Well that's a line from the pre-chorus of Zai's 'Love Shocked' that i was helping him with last night for his school project. All back up vocals done and showcase will be on wed at his school. Hope he can schedule us for a 1 time rehearsal, coz i havent met with any of his other musicians before. Otherwise, gotta just hit the studio and do it spontaneously. how possible. scary.
I borrowed the cd from him and watched back the gig we had back then @ TJC. That was like in 2005. One word. Awful. I cringed throughout the whole video for the fact that, 1st, i looked horrible. 2nd, i didnt know i was such a bimbo. 3rd, we sounded really bad, and i sounded worst. I could hardly understand what i was singing. Wah damn bad. I always thought we were good. Apparently, not at all.
But for the fact that we were so pathetic but could AT LEAST perform somewhere, that's good enough. I didn't know we had so many songs last time. Definitely we were so cute and i miss the guys. If we can do a remake on those songs, would be wonderful.
Being a performer is never easy. You always need to appeal to the masses and perform songs that are familiar, popular on the radio, and easy listening. I'm never the sort who will put such songs on repeat, or even have them on my playlist. Now i'm struggling. I'm practically downloading songs that are currently in their top 40s just to keep myself updated, and hoping i can easily sing along to it if there's such request.

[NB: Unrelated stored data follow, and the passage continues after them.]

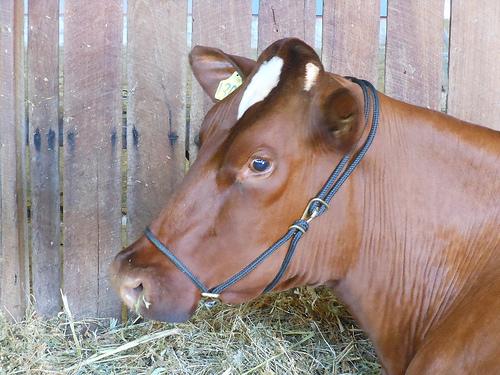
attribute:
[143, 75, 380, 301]
rope — blue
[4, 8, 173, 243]
fence — brown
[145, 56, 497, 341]
cow — brown, pretty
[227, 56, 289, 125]
spot — white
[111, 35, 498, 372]
cow — brown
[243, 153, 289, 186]
eye — black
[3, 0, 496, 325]
fence — wooden, brown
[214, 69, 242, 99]
tag — white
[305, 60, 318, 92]
white — little, speck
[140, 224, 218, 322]
muzzle — blue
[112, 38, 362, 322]
face — brown, beautiful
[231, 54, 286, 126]
pattern — white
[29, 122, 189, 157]
stains — black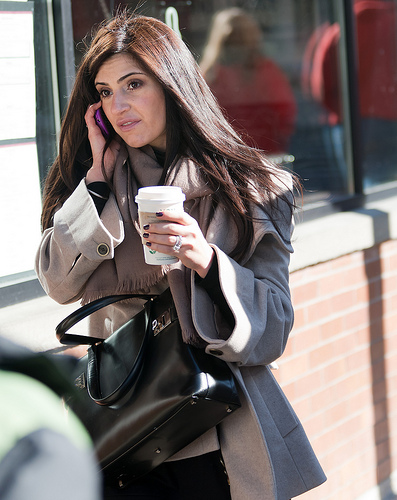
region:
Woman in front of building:
[36, 13, 328, 498]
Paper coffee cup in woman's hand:
[133, 184, 187, 266]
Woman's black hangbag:
[56, 285, 244, 473]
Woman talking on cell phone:
[74, 15, 227, 161]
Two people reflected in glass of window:
[200, 0, 393, 183]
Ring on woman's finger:
[172, 231, 183, 254]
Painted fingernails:
[140, 203, 164, 251]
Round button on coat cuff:
[97, 238, 109, 260]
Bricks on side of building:
[268, 247, 396, 498]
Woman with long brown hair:
[39, 0, 300, 269]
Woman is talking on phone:
[75, 24, 199, 154]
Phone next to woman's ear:
[77, 102, 122, 158]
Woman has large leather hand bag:
[49, 293, 246, 476]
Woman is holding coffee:
[128, 182, 203, 267]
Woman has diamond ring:
[170, 236, 187, 252]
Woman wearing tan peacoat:
[62, 121, 326, 499]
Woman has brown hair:
[64, 18, 259, 244]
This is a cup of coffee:
[128, 182, 193, 268]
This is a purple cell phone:
[89, 104, 115, 139]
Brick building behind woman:
[255, 252, 393, 498]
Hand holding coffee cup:
[137, 182, 182, 265]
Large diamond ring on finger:
[169, 233, 187, 252]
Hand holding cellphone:
[80, 104, 121, 165]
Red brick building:
[275, 246, 395, 496]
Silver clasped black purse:
[52, 290, 236, 494]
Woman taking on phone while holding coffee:
[34, 20, 326, 499]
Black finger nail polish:
[142, 223, 152, 246]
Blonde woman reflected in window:
[199, 4, 292, 149]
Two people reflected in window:
[191, 0, 395, 197]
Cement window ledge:
[287, 201, 395, 271]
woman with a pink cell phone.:
[46, 13, 342, 453]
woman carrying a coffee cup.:
[26, 11, 348, 333]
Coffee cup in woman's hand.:
[104, 141, 208, 257]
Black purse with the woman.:
[51, 276, 352, 494]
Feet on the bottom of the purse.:
[137, 382, 266, 452]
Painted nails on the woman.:
[113, 201, 190, 259]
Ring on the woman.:
[158, 210, 214, 282]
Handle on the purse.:
[51, 275, 188, 417]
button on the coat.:
[70, 186, 132, 296]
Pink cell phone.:
[58, 68, 144, 188]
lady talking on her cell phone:
[32, 12, 331, 496]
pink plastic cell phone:
[85, 105, 117, 142]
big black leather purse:
[49, 280, 252, 496]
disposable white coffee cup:
[131, 180, 185, 269]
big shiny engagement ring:
[163, 231, 188, 254]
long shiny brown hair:
[35, 8, 315, 260]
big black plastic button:
[93, 238, 111, 258]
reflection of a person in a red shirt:
[189, 0, 296, 166]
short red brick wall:
[2, 192, 395, 498]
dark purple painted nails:
[141, 204, 164, 251]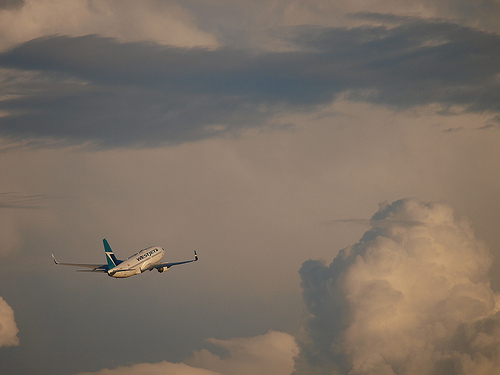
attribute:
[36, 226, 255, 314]
plane — white, airborne, flight, alone, air, wing, fin, window, red mark, commercial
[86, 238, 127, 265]
tail — blue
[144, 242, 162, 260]
letter — blue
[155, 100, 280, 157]
sky — cloud, darkened, ominous, grey, hazy, blue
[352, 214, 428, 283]
cloud — big, fluffy, white, whie, backside, high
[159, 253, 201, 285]
wing — white, blue, tip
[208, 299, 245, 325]
wind — white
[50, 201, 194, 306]
side — airline, black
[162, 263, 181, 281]
engine — jet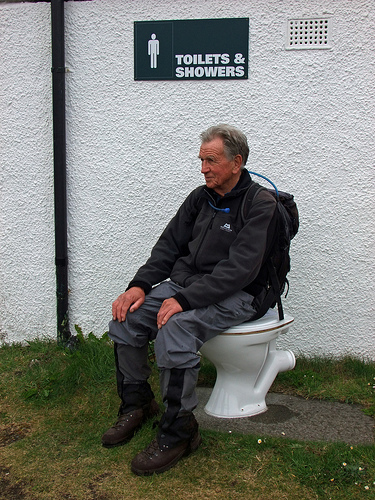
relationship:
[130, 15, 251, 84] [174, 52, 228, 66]
sign saying toilet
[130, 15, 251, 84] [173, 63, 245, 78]
sign saying shower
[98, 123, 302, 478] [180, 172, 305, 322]
man wearing backpack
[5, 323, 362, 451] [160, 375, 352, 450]
lawn with spot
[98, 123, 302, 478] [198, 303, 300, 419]
man sitting on toilet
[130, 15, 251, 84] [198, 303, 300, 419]
sign for toilet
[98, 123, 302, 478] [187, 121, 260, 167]
man with graying hair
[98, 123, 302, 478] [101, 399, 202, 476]
man wearing a jacket and boots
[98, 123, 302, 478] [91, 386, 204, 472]
man wearing boots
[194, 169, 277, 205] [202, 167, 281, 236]
microphone wrap around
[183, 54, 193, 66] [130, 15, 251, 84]
letter on sign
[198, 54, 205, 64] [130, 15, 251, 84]
letter on sign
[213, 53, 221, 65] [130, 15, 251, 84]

With this updated playlist, none are my favourites. err except for Adam Lambert's 'Whataya Want From Me'. Yar that's all. So listening to good korean songs all these while werent that bad afterall hahah.
Sidetrack, i've been worrying about something. I don't know if it's worthwhile to even worry about such a thing. Is it that important afterall. I feel like as if i'm back at the same phase of life, like in the past, where i'm free to do my own things, free to talk to whoever i want, free to be with whoever i want, free to go wherever i want. I'm pretty much so adapted to this now that, for a moment, i ponder why am i still so worried.
Could it be the feeling of security that i was so used to? Or could it possibly be the sense of loyalty for someone. Where you know there will be no worries, and where you pretty much know how's life gonna be. And it's so devastating to know that you were actually clinging to false hopes and empty silly dreams.
Maybe it's too early to think about it now. I still have this hope crying inside. But i'm afraid 'hopes' can do the same shit to you. I seriously don't know what to expect now.
I need to prepare for the worst. Wait, i think i have. I'm already up on my feet, and walking, running. It's time for self-defense. Say no to cheaters. My loyalty is worth another loyal soul.